In this section we explore two alternative algorithms to the clustering algorithm, to determine the speed in practice for our dataset, this is done with multiple values for k. The algorithms in question are referred to as:
* Algorithm 1: O($n^2 + k^2$), primarily using a dictionary of pointers
* Algorithm 2: O($n^2 + k^2$), primarily using a dictionary of sets, and with a better average complexity than the above
* Algorithm 3: O($kn^2$), primarily using sets

In [38]:
firms = pd.read_csv('SP_500_firms.csv')
close_prices = pd.read_csv('SP_500_close_2015.csv')

In [39]:
dailyReturn = sm.stockReturns(close_prices)
corr, corrGraph = sm.calCorrelations(dailyReturn)

In [40]:
correlation_list = gp.correlations(dailyReturn)
ordered_list = gp.sortCorrs(correlation_list2)

In [41]:
resultssm = sm.stockClustering(corrGraph, 5000)
clusterssm = [i for i in resultssm if len(i) > 1]

In [42]:
resultsgp = gp.clusteringAlg(ordered_list, 5000)
clustersgp = [i for i in resultsgp if len(i) > 1]

In [43]:
resultslf = lf.ClusteringAlg3(ordered_list, 5000)
clusterslf = [i for i in resultslf if len(i) > 1]

With k=50, the first algorithm performs as below:

In [44]:
## Time results Algorithm 1 (LF)
%timeit resultslf = lf.ClusteringAlg3(ordered_list, 50)

10 loops, best of 3: 42.7 ms per loop


The second algorithm performs as below, which is somewhat slower:

In [45]:
## Time results Algorithm 2 (SM)
%timeit resultssm = sm.stockClustering(corrGraph, 50)

1 loop, best of 3: 179 ms per loop


The third algorithm performs as below, which is slower than the two above.

In [46]:
## Time results Algorithm 3 (GP)
%timeit resultsgp = gp.clusteringAlg(ordered_list, 5000)

1 loop, best of 3: 1.52 s per loop


With k=5000, the first algorithm performs as below:

In [47]:
## Time results Algorithm 1 (LF)
%timeit resultslf = lf.ClusteringAlg3(ordered_list, 5000)
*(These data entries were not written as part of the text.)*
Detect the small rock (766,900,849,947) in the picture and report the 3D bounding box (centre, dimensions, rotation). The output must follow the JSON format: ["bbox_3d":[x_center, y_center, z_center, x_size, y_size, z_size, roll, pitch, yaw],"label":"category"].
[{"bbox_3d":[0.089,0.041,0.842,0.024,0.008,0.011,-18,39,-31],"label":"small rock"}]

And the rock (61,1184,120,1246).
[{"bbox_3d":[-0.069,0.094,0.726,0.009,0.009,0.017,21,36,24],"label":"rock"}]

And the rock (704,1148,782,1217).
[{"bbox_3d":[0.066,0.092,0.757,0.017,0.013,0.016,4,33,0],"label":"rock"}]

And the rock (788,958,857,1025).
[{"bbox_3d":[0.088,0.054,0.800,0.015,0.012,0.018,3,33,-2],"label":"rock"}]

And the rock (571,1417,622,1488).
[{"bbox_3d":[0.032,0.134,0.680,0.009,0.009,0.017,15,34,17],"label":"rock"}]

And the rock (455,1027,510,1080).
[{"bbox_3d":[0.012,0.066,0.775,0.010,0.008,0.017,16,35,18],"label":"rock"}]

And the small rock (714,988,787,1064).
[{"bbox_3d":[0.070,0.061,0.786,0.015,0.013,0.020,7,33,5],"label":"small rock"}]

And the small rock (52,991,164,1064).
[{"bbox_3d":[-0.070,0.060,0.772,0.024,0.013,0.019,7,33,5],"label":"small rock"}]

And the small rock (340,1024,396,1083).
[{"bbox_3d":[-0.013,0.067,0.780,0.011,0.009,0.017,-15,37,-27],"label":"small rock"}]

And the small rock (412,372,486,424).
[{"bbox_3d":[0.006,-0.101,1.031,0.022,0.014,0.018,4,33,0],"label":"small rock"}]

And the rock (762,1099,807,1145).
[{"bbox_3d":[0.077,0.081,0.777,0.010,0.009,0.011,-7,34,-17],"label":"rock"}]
1 loop, best of 3: 507 ms per loop


The second algorithm performs as below, which is approximately twice as quick:

In [48]:
## Time results Algorithm 2 (SM)
%timeit resultssm = sm.stockClustering(corrGraph, 5000)

1 loop, best of 3: 256 ms per loop


The third algorithm performs as below, which is slower than the two above.

In [49]:
## Time results Algorithm 3 (GP)
%timeit resultsgp = gp.clusteringAlg(ordered_list, 5000)
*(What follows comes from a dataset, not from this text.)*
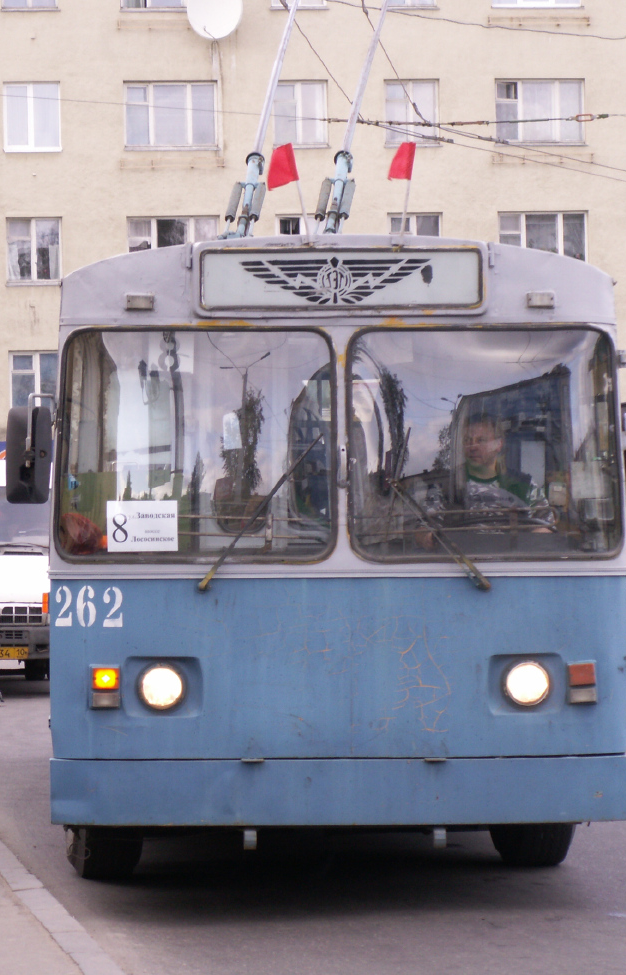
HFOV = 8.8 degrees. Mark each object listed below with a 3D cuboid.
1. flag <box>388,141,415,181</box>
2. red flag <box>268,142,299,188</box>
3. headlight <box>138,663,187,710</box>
[{"bbox_3d":[0.381,-1.401,17.400,0.125,0.175,0.070,-1,0,-3],"label":"flag"},{"bbox_3d":[-0.128,-1.369,17.300,0.140,0.200,0.070,-1,0,-6],"label":"red flag"},{"bbox_3d":[-0.650,0.860,17.430,0.205,0.205,0.100,0,0,-1],"label":"headlight"}]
1 loop, best of 3: 1.53 s per loop


With k=15000, the first algorithm performs as below:

In [50]:
## Time results Algorithm 1 (LF)
%timeit resultslf = lf.ClusteringAlg3(ordered_list, 15000)

1 loop, best of 3: 1.98 s per loop


The second algorithm performs as below, which is twice as quick:

In [51]:
## Time results Algorithm 2 (SM)
%timeit resultssm = sm.stockClustering(corrGraph, 15000)
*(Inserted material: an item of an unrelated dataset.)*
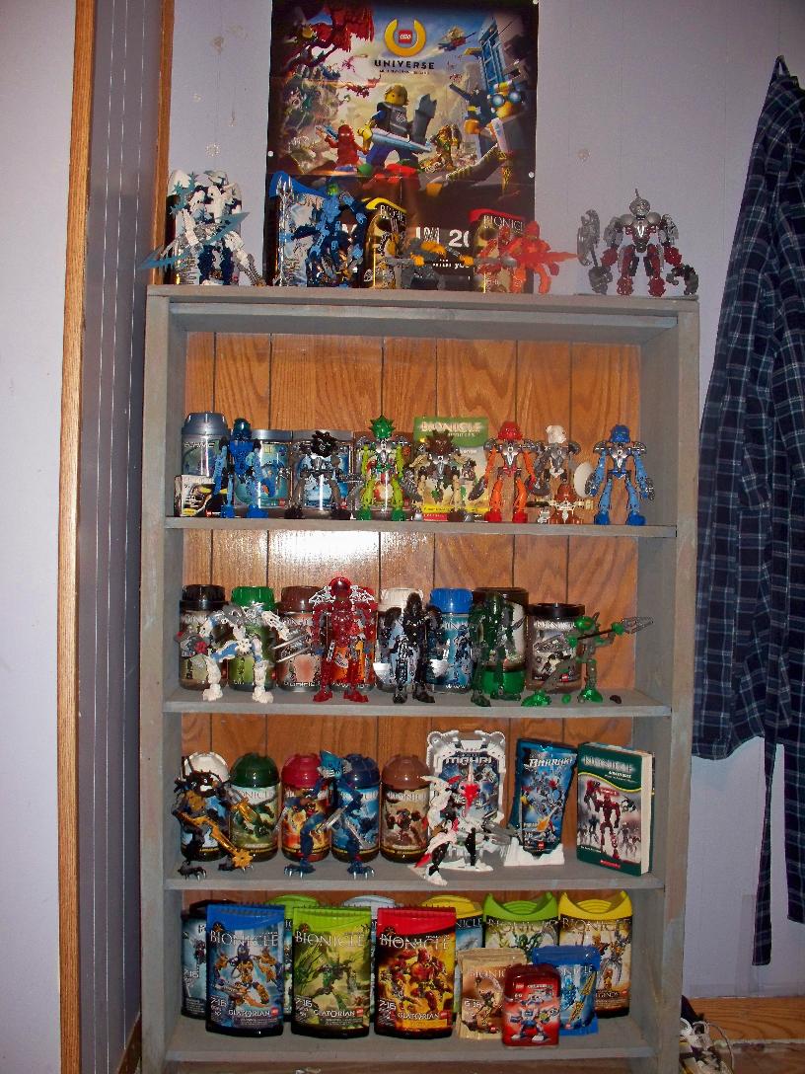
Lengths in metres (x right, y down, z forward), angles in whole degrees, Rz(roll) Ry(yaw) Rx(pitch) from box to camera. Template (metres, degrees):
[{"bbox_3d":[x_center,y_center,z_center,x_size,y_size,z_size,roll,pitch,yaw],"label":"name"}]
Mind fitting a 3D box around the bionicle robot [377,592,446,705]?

1 loop, best of 3: 527 ms per loop


The third algorithm performs as below, which is slower than algorithm 2 get quicker than algorithm 1.

In [52]:
## Time results Algorithm 3 (GP)
%timeit resultsgp = gp.clusteringAlg(ordered_list, 15000)

1 loop, best of 3: 1.71 s per loop


With k=100000, the first algorithm performs as below:

In [53]:
## Time results Algorithm 1 (LF)
%timeit resultslf = lf.ClusteringAlg3(ordered_list, 100000)

1 loop, best of 3: 14.2 s per loop


In [54]:
## Time results Algorithm 2 (SM)
%timeit resultssm = sm.stockClustering(corrGraph, 100000)

1 loop, best of 3: 2.93 s per loop


In [55]:
## Time results Algorithm 3 (GP)
%timeit resultsgp = gp.clusteringAlg(ordered_list, 100000)

1 loop, best of 3: 1.68 s per loop


This is as expected from the algorithmic complexity as algorithm 3 is linear rather than polynomial in k, and in our case k gets very large whereas n does not. In cases with a large n and a large k, the other algorithms may out perform.